▸ **Records supplied**
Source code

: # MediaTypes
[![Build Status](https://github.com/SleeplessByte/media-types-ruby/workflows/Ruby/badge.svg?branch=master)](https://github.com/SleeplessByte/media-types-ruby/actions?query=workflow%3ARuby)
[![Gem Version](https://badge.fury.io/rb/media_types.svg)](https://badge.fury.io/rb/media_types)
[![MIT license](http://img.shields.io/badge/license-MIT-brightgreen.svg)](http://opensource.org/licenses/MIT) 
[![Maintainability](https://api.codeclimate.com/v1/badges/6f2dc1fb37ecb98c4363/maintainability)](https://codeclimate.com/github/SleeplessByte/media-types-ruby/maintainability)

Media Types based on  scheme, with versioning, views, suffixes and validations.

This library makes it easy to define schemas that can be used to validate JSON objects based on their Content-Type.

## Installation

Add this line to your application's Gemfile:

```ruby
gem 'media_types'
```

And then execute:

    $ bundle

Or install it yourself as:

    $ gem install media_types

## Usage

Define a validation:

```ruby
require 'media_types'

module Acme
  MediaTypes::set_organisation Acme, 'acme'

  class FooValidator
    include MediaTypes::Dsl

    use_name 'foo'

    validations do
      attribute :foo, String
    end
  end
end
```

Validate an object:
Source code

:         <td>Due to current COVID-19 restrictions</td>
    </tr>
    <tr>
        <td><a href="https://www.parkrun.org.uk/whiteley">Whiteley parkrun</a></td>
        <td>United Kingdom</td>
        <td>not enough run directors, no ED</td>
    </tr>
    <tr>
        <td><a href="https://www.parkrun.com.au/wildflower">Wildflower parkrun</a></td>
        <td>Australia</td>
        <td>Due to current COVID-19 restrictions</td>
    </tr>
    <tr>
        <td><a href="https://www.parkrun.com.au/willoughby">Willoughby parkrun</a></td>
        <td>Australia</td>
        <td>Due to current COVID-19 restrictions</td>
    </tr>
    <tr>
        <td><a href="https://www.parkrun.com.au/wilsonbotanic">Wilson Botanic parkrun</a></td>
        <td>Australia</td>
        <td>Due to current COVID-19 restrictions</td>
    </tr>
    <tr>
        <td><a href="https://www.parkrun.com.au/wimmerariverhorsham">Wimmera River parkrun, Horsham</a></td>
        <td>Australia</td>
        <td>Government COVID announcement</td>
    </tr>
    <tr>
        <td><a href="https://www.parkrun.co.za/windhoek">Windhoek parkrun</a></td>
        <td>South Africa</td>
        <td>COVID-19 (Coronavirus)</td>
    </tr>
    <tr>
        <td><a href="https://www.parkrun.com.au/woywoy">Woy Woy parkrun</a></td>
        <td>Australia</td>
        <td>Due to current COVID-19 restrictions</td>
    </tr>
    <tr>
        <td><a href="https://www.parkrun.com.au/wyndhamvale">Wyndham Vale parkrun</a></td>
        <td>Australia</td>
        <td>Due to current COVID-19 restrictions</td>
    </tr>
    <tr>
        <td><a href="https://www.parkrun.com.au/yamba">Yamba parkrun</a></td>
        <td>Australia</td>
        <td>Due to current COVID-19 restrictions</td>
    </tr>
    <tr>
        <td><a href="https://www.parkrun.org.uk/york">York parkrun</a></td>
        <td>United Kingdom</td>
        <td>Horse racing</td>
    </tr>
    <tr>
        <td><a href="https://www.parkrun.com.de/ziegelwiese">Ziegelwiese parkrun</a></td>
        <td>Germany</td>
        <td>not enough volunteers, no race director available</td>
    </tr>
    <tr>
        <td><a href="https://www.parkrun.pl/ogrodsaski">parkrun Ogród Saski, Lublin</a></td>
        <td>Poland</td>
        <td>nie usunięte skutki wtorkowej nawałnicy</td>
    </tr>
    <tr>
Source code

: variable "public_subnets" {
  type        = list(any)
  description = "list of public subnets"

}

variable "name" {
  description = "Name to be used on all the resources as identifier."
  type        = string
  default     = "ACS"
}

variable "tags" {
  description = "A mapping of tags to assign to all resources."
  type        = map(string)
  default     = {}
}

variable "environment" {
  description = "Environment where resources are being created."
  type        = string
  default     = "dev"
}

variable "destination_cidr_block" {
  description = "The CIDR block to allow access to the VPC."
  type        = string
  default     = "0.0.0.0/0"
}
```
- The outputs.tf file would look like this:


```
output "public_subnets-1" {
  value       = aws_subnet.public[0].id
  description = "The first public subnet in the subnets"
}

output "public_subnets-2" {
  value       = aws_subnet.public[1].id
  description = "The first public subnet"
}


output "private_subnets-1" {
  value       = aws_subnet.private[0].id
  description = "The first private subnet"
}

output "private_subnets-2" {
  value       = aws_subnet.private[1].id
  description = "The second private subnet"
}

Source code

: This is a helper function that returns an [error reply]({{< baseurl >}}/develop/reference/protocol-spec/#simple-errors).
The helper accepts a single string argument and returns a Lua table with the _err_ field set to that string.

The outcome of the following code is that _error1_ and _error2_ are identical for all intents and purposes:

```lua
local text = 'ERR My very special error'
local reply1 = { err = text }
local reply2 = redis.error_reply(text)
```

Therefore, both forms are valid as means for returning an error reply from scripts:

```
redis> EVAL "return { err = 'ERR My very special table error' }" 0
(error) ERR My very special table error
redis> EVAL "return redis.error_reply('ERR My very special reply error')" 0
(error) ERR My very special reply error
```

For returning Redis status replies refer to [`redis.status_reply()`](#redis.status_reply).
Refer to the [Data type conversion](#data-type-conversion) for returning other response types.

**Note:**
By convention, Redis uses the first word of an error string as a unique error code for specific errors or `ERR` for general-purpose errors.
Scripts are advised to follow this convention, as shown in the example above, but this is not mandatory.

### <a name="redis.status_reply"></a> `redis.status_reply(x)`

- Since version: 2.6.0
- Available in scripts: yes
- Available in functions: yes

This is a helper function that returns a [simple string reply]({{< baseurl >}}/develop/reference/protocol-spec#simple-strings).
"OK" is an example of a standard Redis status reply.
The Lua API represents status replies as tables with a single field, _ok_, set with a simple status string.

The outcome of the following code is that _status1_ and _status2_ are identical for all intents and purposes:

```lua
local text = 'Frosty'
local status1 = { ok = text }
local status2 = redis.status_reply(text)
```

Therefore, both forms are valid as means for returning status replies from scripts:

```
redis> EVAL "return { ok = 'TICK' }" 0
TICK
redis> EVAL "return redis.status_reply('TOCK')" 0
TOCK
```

▸ **To do**
Copy out, from the records above, every line that holds the string "special".

▸ **Result for this task**
local text = 'ERR My very special error'
redis> EVAL "return { err = 'ERR My very special table error' }" 0
(error) ERR My very special table error
redis> EVAL "return redis.error_reply('ERR My very special reply error')" 0
(error) ERR My very special reply error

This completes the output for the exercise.